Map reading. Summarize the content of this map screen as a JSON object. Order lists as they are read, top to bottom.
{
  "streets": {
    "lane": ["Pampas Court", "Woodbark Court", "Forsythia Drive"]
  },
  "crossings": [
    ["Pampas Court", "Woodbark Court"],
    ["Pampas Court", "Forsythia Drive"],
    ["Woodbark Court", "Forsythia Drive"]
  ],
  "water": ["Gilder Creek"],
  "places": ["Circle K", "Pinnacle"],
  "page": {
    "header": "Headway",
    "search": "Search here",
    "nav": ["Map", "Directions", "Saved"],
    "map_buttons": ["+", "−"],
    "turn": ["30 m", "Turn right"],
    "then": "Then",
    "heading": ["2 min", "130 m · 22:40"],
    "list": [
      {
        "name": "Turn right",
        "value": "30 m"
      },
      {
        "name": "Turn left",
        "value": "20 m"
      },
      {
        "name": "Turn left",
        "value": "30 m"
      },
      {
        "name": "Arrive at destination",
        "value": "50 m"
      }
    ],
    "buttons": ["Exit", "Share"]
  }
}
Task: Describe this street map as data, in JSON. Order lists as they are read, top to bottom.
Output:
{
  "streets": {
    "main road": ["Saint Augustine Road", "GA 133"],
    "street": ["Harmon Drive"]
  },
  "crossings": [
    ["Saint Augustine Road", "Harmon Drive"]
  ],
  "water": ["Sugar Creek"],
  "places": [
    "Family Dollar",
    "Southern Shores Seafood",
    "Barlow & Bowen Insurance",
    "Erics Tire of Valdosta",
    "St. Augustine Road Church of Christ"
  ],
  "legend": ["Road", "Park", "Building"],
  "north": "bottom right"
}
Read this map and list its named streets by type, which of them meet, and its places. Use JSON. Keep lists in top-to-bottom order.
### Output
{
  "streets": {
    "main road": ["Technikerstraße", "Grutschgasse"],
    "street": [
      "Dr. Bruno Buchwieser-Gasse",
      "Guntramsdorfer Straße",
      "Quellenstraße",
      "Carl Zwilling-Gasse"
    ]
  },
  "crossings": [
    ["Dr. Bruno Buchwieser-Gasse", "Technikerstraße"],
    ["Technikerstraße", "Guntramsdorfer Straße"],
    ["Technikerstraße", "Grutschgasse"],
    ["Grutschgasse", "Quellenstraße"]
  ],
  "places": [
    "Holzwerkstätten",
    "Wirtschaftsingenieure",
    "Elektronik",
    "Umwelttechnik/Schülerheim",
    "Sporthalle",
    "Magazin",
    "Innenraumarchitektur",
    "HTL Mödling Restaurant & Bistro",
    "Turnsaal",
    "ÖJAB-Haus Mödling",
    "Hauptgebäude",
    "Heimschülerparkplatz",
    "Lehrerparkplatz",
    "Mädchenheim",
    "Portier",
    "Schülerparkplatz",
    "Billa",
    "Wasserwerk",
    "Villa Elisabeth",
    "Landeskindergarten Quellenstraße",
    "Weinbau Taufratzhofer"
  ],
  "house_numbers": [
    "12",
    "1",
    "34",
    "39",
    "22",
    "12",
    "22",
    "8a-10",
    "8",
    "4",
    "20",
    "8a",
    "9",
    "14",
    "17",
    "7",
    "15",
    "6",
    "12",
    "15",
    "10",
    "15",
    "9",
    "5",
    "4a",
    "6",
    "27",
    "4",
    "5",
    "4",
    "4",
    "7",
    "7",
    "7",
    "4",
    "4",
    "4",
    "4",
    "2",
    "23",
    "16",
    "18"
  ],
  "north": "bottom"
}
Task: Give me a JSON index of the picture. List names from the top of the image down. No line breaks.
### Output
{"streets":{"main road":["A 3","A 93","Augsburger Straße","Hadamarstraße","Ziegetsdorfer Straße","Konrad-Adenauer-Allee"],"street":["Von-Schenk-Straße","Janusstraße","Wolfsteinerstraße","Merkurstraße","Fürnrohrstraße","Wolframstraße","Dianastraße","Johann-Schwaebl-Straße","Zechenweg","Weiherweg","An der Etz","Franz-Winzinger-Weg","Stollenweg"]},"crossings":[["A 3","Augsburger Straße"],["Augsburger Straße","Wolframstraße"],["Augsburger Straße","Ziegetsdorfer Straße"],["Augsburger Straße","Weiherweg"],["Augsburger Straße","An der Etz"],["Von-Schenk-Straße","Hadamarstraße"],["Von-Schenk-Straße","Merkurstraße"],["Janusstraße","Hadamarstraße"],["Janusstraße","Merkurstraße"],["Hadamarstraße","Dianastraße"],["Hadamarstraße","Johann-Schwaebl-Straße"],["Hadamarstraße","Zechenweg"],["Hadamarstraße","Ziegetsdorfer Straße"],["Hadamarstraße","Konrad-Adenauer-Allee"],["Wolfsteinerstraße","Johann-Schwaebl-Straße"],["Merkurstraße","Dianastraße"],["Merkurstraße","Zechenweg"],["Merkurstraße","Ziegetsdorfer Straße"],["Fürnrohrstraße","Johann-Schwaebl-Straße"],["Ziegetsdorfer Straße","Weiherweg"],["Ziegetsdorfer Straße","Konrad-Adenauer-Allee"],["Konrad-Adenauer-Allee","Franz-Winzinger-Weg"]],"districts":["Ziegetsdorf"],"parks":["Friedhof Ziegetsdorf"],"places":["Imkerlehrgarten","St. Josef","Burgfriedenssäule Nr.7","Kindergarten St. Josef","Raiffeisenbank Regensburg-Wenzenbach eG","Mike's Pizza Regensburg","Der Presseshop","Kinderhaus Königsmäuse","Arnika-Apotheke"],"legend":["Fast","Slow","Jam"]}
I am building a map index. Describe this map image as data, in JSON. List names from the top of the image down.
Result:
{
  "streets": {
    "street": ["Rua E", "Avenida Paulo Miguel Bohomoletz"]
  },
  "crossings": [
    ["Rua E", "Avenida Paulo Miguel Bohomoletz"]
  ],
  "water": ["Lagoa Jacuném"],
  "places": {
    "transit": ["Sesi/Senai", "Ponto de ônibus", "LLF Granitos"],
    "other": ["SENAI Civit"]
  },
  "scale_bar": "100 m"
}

Your instructions:
Every line above must appear again in your reply, exactly as written.

Answer to this exercise:
Map reading. Summarize the content of this map screen as a JSON object. Order lists as they are read, top to bottom.
{
  "streets": {
    "lane": ["Pampas Court", "Woodbark Court", "Forsythia Drive"]
  },
  "crossings": [
    ["Pampas Court", "Woodbark Court"],
    ["Pampas Court", "Forsythia Drive"],
    ["Woodbark Court", "Forsythia Drive"]
  ],
  "water": ["Gilder Creek"],
  "places": ["Circle K", "Pinnacle"],
  "page": {
    "header": "Headway",
    "search": "Search here",
    "nav": ["Map", "Directions", "Saved"],
    "map_buttons": ["+", "−"],
    "turn": ["30 m", "Turn right"],
    "then": "Then",
    "heading": ["2 min", "130 m · 22:40"],
    "list": [
      {
        "name": "Turn right",
        "value": "30 m"
      },
      {
        "name": "Turn left",
        "value": "20 m"
      },
      {
        "name": "Turn left",
        "value": "30 m"
      },
      {
        "name": "Arrive at destination",
        "value": "50 m"
      }
    ],
    "buttons": ["Exit", "Share"]
  }
}
Task: Describe this street map as data, in JSON. Order lists as they are read, top to bottom.
Output:
{
  "streets": {
    "main road": ["Saint Augustine Road", "GA 133"],
    "street": ["Harmon Drive"]
  },
  "crossings": [
    ["Saint Augustine Road", "Harmon Drive"]
  ],
  "water": ["Sugar Creek"],
  "places": [
    "Family Dollar",
    "Southern Shores Seafood",
    "Barlow & Bowen Insurance",
    "Erics Tire of Valdosta",
    "St. Augustine Road Church of Christ"
  ],
  "legend": ["Road", "Park", "Building"],
  "north": "bottom right"
}
Read this map and list its named streets by type, which of them meet, and its places. Use JSON. Keep lists in top-to-bottom order.
### Output
{
  "streets": {
    "main road": ["Technikerstraße", "Grutschgasse"],
    "street": [
      "Dr. Bruno Buchwieser-Gasse",
      "Guntramsdorfer Straße",
      "Quellenstraße",
      "Carl Zwilling-Gasse"
    ]
  },
  "crossings": [
    ["Dr. Bruno Buchwieser-Gasse", "Technikerstraße"],
    ["Technikerstraße", "Guntramsdorfer Straße"],
    ["Technikerstraße", "Grutschgasse"],
    ["Grutschgasse", "Quellenstraße"]
  ],
  "places": [
    "Holzwerkstätten",
    "Wirtschaftsingenieure",
    "Elektronik",
    "Umwelttechnik/Schülerheim",
    "Sporthalle",
    "Magazin",
    "Innenraumarchitektur",
    "HTL Mödling Restaurant & Bistro",
    "Turnsaal",
    "ÖJAB-Haus Mödling",
    "Hauptgebäude",
    "Heimschülerparkplatz",
    "Lehrerparkplatz",
    "Mädchenheim",
    "Portier",
    "Schülerparkplatz",
    "Billa",
    "Wasserwerk",
    "Villa Elisabeth",
    "Landeskindergarten Quellenstraße",
    "Weinbau Taufratzhofer"
  ],
  "house_numbers": [
    "12",
    "1",
    "34",
    "39",
    "22",
    "12",
    "22",
    "8a-10",
    "8",
    "4",
    "20",
    "8a",
    "9",
    "14",
    "17",
    "7",
    "15",
    "6",
    "12",
    "15",
    "10",
    "15",
    "9",
    "5",
    "4a",
    "6",
    "27",
    "4",
    "5",
    "4",
    "4",
    "7",
    "7",
    "7",
    "4",
    "4",
    "4",
    "4",
    "2",
    "23",
    "16",
    "18"
  ],
  "north": "bottom"
}
Task: Give me a JSON index of the picture. List names from the top of the image down. No line breaks.
### Output
{"streets":{"main road":["A 3","A 93","Augsburger Straße","Hadamarstraße","Ziegetsdorfer Straße","Konrad-Adenauer-Allee"],"street":["Von-Schenk-Straße","Janusstraße","Wolfsteinerstraße","Merkurstraße","Fürnrohrstraße","Wolframstraße","Dianastraße","Johann-Schwaebl-Straße","Zechenweg","Weiherweg","An der Etz","Franz-Winzinger-Weg","Stollenweg"]},"crossings":[["A 3","Augsburger Straße"],["Augsburger Straße","Wolframstraße"],["Augsburger Straße","Ziegetsdorfer Straße"],["Augsburger Straße","Weiherweg"],["Augsburger Straße","An der Etz"],["Von-Schenk-Straße","Hadamarstraße"],["Von-Schenk-Straße","Merkurstraße"],["Janusstraße","Hadamarstraße"],["Janusstraße","Merkurstraße"],["Hadamarstraße","Dianastraße"],["Hadamarstraße","Johann-Schwaebl-Straße"],["Hadamarstraße","Zechenweg"],["Hadamarstraße","Ziegetsdorfer Straße"],["Hadamarstraße","Konrad-Adenauer-Allee"],["Wolfsteinerstraße","Johann-Schwaebl-Straße"],["Merkurstraße","Dianastraße"],["Merkurstraße","Zechenweg"],["Merkurstraße","Ziegetsdorfer Straße"],["Fürnrohrstraße","Johann-Schwaebl-Straße"],["Ziegetsdorfer Straße","Weiherweg"],["Ziegetsdorfer Straße","Konrad-Adenauer-Allee"],["Konrad-Adenauer-Allee","Franz-Winzinger-Weg"]],"districts":["Ziegetsdorf"],"parks":["Friedhof Ziegetsdorf"],"places":["Imkerlehrgarten","St. Josef","Burgfriedenssäule Nr.7","Kindergarten St. Josef","Raiffeisenbank Regensburg-Wenzenbach eG","Mike's Pizza Regensburg","Der Presseshop","Kinderhaus Königsmäuse","Arnika-Apotheke"],"legend":["Fast","Slow","Jam"]}
I am building a map index. Describe this map image as data, in JSON. List names from the top of the image down.
Result:
{
  "streets": {
    "street": ["Rua E", "Avenida Paulo Miguel Bohomoletz"]
  },
  "crossings": [
    ["Rua E", "Avenida Paulo Miguel Bohomoletz"]
  ],
  "water": ["Lagoa Jacuném"],
  "places": {
    "transit": ["Sesi/Senai", "Ponto de ônibus", "LLF Granitos"],
    "other": ["SENAI Civit"]
  },
  "scale_bar": "100 m"
}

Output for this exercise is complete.